*Saved entries:*
--

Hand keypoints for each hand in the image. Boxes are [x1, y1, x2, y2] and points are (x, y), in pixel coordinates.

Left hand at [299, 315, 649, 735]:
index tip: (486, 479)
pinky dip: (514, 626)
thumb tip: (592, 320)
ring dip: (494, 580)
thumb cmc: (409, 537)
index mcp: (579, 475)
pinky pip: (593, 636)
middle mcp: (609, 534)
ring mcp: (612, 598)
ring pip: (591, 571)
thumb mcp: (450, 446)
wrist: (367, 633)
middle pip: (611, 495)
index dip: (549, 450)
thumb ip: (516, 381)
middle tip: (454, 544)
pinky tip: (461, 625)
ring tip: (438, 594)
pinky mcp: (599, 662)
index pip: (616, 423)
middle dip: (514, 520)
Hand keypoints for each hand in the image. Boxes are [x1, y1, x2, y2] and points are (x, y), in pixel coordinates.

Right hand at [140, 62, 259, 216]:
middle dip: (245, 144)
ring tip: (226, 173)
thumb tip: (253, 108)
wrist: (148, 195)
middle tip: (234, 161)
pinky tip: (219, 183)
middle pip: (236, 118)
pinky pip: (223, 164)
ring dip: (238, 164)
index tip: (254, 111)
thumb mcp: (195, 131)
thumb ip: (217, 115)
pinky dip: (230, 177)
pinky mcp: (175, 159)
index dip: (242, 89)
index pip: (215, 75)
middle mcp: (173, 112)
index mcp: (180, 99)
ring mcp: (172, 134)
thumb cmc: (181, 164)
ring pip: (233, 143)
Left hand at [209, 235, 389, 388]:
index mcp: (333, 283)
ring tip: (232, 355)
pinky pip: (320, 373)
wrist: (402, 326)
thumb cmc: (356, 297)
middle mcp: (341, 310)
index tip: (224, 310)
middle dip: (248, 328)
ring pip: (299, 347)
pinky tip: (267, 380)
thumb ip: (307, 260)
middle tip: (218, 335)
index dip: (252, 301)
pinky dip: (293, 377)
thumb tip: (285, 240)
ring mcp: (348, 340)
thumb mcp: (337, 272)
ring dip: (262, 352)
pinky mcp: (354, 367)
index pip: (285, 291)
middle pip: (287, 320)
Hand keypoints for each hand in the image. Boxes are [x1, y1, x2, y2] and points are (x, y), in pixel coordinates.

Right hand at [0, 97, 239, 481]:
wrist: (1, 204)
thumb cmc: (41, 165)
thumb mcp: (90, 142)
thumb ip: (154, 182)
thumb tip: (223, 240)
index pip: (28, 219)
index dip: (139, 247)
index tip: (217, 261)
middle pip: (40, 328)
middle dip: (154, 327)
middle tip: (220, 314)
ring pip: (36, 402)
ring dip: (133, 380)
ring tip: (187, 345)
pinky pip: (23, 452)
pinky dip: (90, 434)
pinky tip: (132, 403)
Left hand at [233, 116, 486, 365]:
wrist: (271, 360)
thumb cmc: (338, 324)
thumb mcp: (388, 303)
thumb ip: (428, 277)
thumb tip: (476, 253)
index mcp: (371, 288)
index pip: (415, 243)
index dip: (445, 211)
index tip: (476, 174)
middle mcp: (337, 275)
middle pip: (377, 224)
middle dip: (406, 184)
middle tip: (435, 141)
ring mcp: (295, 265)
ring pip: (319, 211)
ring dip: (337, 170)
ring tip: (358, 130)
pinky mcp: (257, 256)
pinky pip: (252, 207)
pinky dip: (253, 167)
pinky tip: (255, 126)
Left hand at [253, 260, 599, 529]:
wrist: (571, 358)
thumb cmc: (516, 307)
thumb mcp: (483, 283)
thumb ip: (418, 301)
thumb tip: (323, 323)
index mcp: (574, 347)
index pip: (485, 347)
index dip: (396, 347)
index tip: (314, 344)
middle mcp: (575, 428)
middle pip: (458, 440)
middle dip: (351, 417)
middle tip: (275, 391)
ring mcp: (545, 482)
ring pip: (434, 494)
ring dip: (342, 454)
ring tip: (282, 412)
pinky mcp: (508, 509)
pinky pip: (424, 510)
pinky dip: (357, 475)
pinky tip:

--

*TASK INSTRUCTIONS:* Reproduce the lines of the entries above exactly, but only from the line containing "ring pip: (36, 402)" through the final line.

*THE COMPLETED TASK:*
ring pip: (36, 402)
ring dip: (133, 380)
ring tip: (187, 345)
pinky pip: (23, 452)
pinky dip: (90, 434)
pinky tip: (132, 403)
Left hand at [233, 116, 486, 365]:
wrist: (271, 360)
thumb cmc: (338, 324)
thumb mcp: (388, 303)
thumb ip: (428, 277)
thumb tip: (476, 253)
index mcp: (371, 288)
index pip: (415, 243)
index dip: (445, 211)
index tip: (476, 174)
middle mcp: (337, 275)
middle pip: (377, 224)
middle dip: (406, 184)
middle tip: (435, 141)
ring mcp: (295, 265)
ring pip: (319, 211)
ring dip: (337, 170)
ring tip: (358, 130)
pinky mcp: (257, 256)
pinky pip: (252, 207)
pinky dip: (253, 167)
pinky tip: (255, 126)
Left hand at [253, 260, 599, 529]:
wrist: (571, 358)
thumb cmc: (516, 307)
thumb mcp: (483, 283)
thumb ip: (418, 301)
thumb tip: (323, 323)
index mcp: (574, 347)
index pip: (485, 347)
index dip: (396, 347)
index tip: (314, 344)
middle mcp: (575, 428)
middle pip: (458, 440)
middle dip: (351, 417)
middle tip: (275, 391)
ring mcp: (545, 482)
ring pip: (434, 494)
ring dip: (342, 454)
ring tip: (282, 412)
pinky mcp: (508, 509)
pinky pip: (424, 510)
pinky dip: (357, 475)
pinky tip:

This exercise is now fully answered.